Another positive aspect of working in the industry is that by initially working for a start-up operation employees are being exposed to a broader range of experiences, than usual.

In the reinsurance industry in particular many insurance staff are returning home/moving to Ireland from abroad, bringing with them knowledge and skills gained in an international insurance context. Ten years ago these types of roles would have been carried out somewhere else, maybe in Bermuda or London but now Dublin is a key centre. The world’s risk management industry is a growing and global one, and there are excellent opportunities for insurance graduates from Irish colleges as well as excellent opportunities for accountancy and actuarial professionals also. Risk management in the purest sense is the process of analysing exposure to risk and determining how to best handle such exposure. A captive insurance company for example is one method of handling some of a company’s corporate risks.

Opportunities for recruitment in insurance are likely to rise in 2002, at least we in the IDA hope so. We see the captive industry continuing to grow and to diversify. The captive industry tends to employ a mixture of persons with either an accounting and/or insurance/risk management background. As I said earlier, there is further growth developing in the cross-border life industry in different markets - and also in the reinsurance industry - specifically in the whole ART area. ART or alternative risk transfer is the name given to a variety of different methods and structured financial tools to deal with non-traditional (i.e. non-traditionally insurable) risks. It isn’t possible for me to profile an atypical ‘international insurance’ job - international insurance operations employ accountants, actuaries, underwriters, linguists and technicians to name but a few, and experience and industry knowledge count for a lot.

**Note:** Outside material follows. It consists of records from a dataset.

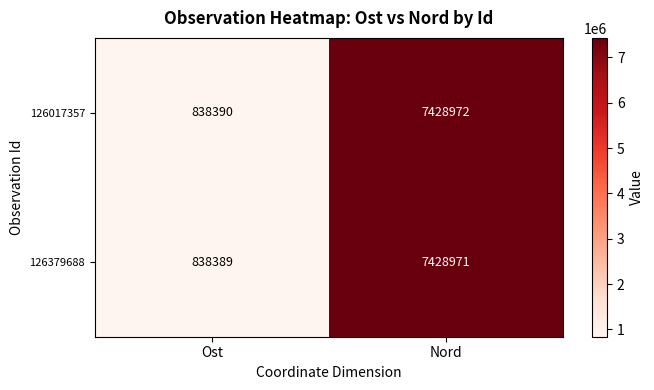

The value of 126379688 at Nord is 7428971. True or false?

True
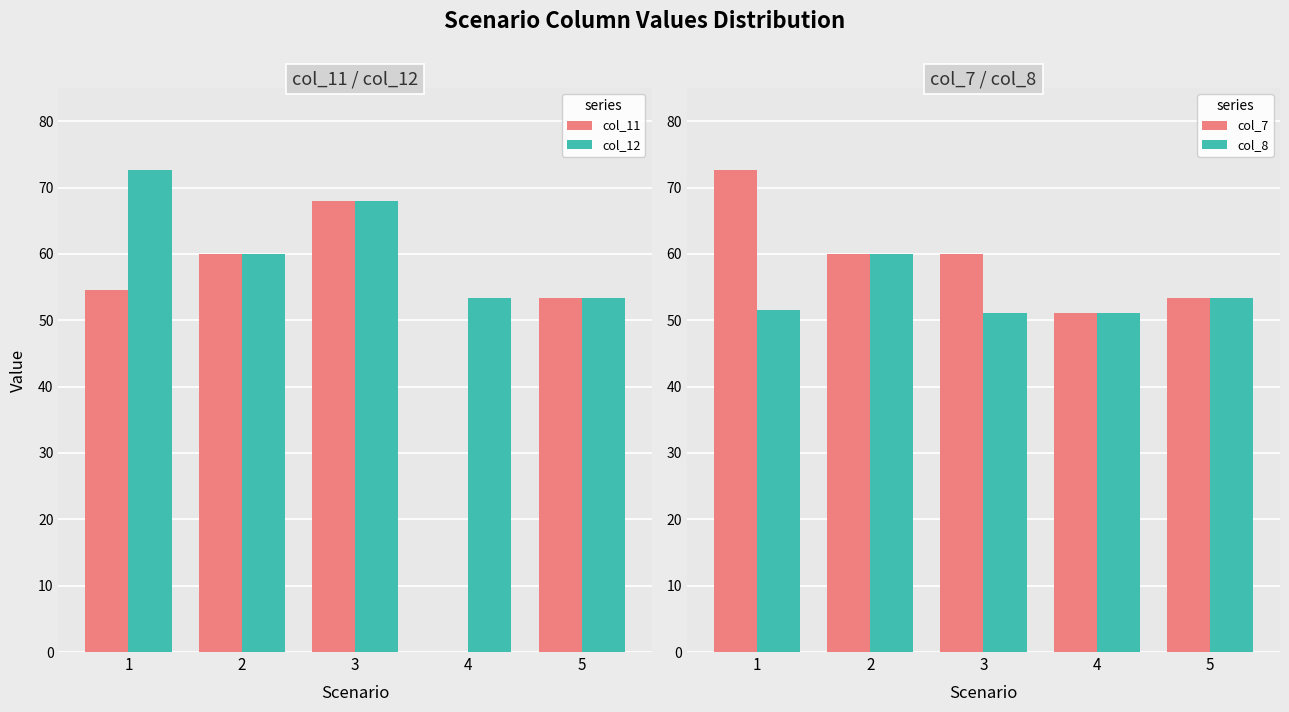

What value does the col_12 series have at 1?

72.7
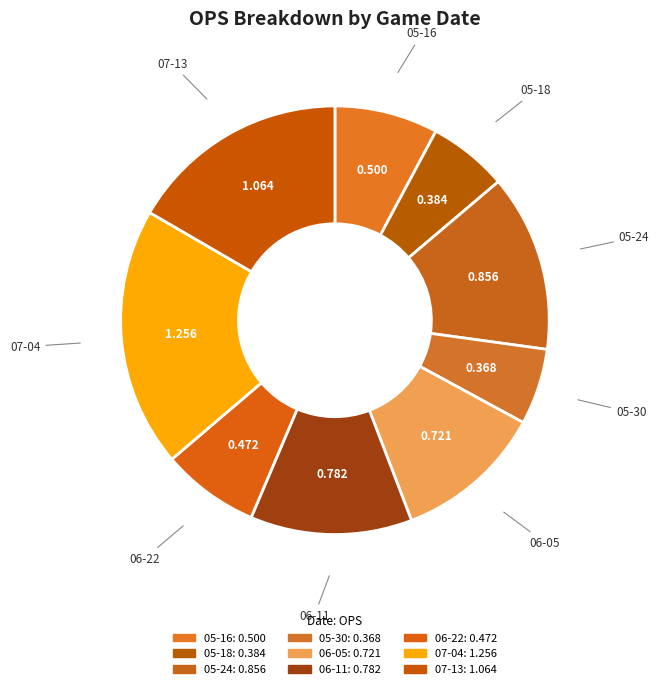

Is there any slice that represents more than half of the pie?

No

And the types of jobs in insurance companies are changing. As companies develop new products, for example, savings, investments, structured finance, life and health and other forms of insurance solutions - and enter new markets (e.g. different countries or regions) individuals employed by those companies are gaining valuable new knowledge and research skills. Because our international insurance industry is a dynamic one and not static people who are working in the industry find their ‘job profiles’ change as their companies develop. Ask anyone who works in insurance and they will tell you that it is such a varied industry. Many people take varied routes into the industry, - developing a wide range of knowledge along the way - all industry specific.

At the moment, on the life side - there is definite growth forecast in the whole cross-border, European life products market. This is a result of natural growth as different markets in Europe are not all as well developed for certain types of products as each other. Ireland is ideally suited as a ‘product manufacturing base’. For example, there are opportunities for existing cross-border life companies in Ireland and for new entrants also to market a product suitable for the new German ‘Reister pensions’.

We in the IDA have been developing a new product initiative aimed at the corporate pensions market in Europe. Ireland now has an extensive and fast growing international life assurance sector selling into the retail market in continental Europe and this initiative is a modified version of the product concepts which have been so successfully developed for the personal savings market. We are hopeful that Ireland will be able to attract a share of this potentially vast market.

On the non-life side, there is continued growth in the established captive insurance industry here and I can see this sector developing further this year. Over 20 new captives were set up in 2000.

The reinsurance sector continues to grow - both with new start-ups and also with existing operations expanding their range of business here and more importantly writing more premium income.

Anecdotally the evidence would suggest that the pressures on staff retentions have eased in the past few months - which is good news for the industry.